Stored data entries
--*--
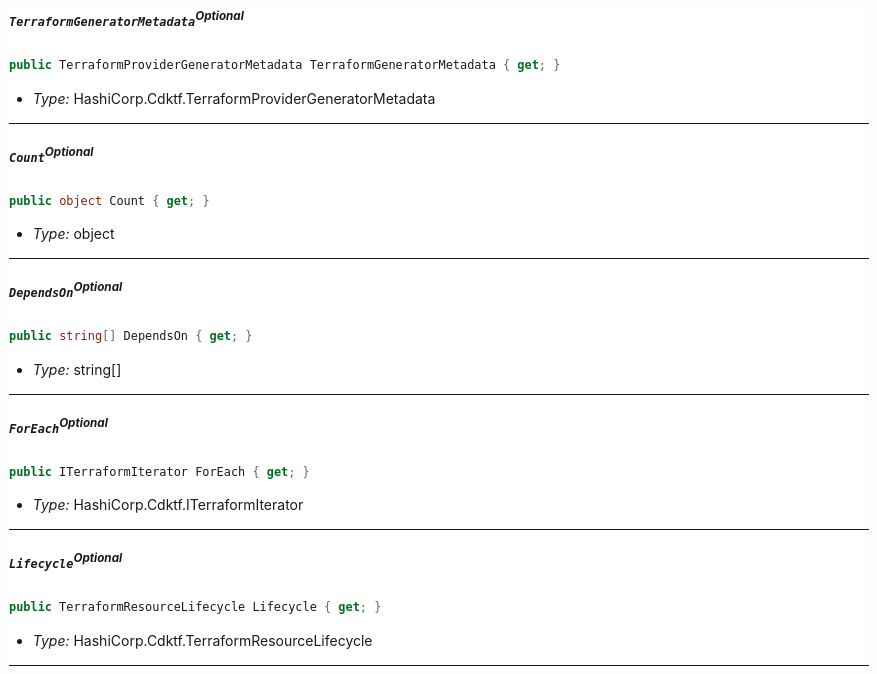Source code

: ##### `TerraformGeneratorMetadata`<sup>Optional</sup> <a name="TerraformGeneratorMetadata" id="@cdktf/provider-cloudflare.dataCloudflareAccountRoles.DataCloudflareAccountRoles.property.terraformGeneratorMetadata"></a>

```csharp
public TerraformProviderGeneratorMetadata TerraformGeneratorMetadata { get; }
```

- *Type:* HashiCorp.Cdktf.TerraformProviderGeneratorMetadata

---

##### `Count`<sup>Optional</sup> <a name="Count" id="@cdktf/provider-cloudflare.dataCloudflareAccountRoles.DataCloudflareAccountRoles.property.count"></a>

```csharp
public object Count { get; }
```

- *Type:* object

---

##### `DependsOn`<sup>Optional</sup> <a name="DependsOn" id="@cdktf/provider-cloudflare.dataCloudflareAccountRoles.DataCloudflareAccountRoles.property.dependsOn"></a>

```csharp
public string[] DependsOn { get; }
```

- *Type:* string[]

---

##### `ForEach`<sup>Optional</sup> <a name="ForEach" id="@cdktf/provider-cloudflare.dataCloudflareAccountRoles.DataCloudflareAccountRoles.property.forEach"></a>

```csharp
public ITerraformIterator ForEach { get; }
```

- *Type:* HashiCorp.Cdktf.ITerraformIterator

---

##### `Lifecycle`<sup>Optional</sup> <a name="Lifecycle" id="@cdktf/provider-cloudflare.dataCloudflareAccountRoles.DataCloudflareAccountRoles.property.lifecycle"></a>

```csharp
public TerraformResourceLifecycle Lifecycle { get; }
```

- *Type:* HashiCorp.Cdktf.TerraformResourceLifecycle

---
--*--
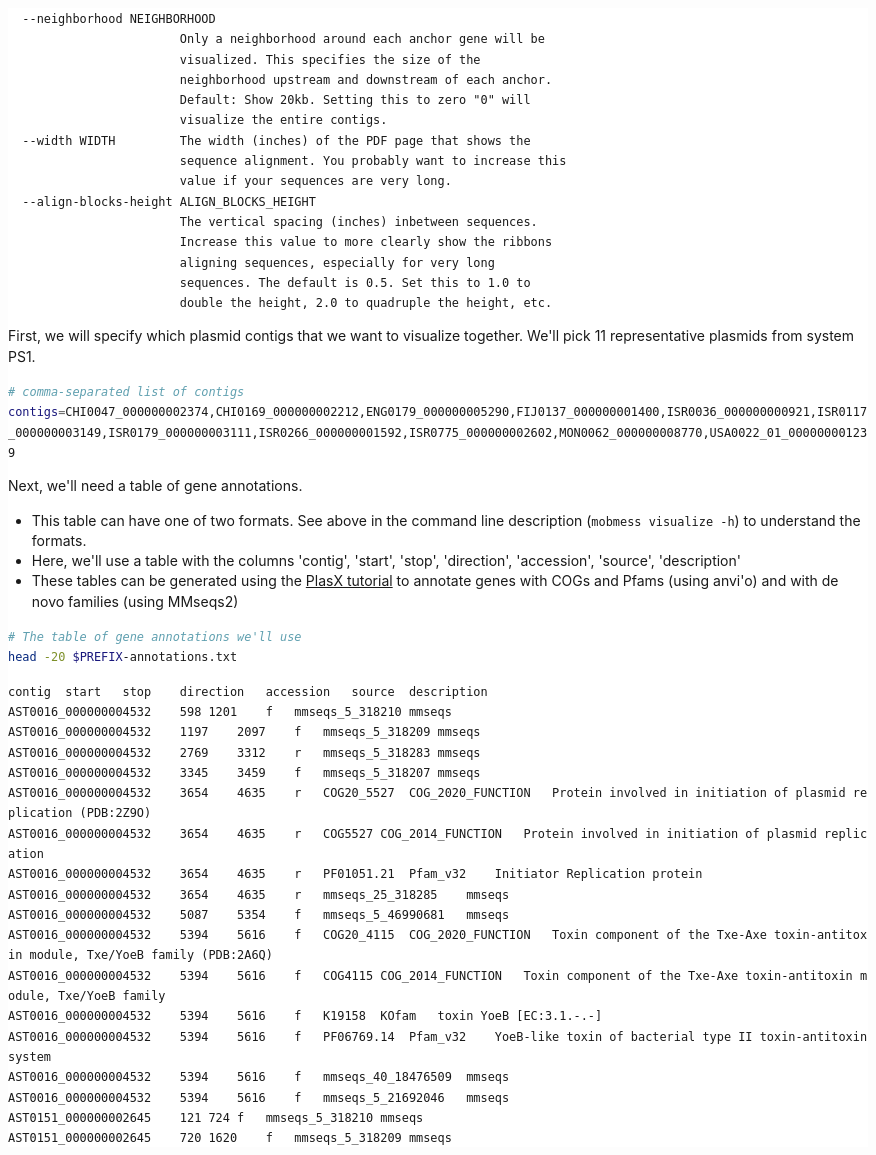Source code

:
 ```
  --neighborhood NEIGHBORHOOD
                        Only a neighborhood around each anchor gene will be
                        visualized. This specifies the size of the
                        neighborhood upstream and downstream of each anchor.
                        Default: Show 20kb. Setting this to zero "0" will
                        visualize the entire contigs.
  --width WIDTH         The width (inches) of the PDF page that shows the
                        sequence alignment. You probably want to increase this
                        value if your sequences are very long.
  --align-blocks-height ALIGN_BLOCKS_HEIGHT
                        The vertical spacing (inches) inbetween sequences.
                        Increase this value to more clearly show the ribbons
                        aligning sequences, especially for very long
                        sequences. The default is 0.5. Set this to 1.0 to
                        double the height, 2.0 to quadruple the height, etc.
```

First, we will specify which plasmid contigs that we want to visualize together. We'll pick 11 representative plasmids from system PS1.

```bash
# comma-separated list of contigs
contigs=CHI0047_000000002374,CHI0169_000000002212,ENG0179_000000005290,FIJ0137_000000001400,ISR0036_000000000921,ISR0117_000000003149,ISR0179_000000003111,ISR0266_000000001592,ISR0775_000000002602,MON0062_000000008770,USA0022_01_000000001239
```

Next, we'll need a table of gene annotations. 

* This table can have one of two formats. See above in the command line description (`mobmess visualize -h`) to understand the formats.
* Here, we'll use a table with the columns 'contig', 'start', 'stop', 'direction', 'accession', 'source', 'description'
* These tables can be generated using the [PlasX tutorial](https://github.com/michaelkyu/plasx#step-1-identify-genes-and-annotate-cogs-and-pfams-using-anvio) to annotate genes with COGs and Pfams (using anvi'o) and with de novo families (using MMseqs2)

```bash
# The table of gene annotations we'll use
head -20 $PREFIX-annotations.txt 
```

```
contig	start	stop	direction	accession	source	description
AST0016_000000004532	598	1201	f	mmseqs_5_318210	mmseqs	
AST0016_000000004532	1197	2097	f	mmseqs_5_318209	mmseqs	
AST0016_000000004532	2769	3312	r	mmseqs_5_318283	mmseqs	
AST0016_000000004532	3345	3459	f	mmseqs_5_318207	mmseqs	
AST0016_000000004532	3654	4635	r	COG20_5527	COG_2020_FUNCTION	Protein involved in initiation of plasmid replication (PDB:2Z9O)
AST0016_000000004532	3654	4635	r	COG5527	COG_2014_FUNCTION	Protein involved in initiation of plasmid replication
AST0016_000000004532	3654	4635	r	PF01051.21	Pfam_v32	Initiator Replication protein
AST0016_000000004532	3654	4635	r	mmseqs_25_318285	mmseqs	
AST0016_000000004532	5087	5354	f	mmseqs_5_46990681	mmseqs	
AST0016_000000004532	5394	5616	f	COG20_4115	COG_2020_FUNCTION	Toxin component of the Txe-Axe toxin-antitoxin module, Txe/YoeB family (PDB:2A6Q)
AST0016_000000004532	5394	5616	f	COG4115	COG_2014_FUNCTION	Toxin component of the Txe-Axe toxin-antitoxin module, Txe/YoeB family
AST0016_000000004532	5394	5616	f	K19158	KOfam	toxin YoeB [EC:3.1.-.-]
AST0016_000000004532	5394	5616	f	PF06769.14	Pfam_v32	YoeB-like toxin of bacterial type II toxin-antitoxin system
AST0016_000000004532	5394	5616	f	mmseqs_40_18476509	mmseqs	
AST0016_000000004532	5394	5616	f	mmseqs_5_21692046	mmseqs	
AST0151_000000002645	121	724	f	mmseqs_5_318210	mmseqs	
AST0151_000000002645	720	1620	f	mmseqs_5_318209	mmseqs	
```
--*--
**Exercise goal**. Every line of the entries above that includes "module" should be copied.

**Expected answer**.
AST0016_000000004532	5394	5616	f	COG20_4115	COG_2020_FUNCTION	Toxin component of the Txe-Axe toxin-antitoxin module, Txe/YoeB family (PDB:2A6Q)
AST0016_000000004532	5394	5616	f	COG4115	COG_2014_FUNCTION	Toxin component of the Txe-Axe toxin-antitoxin module, Txe/YoeB family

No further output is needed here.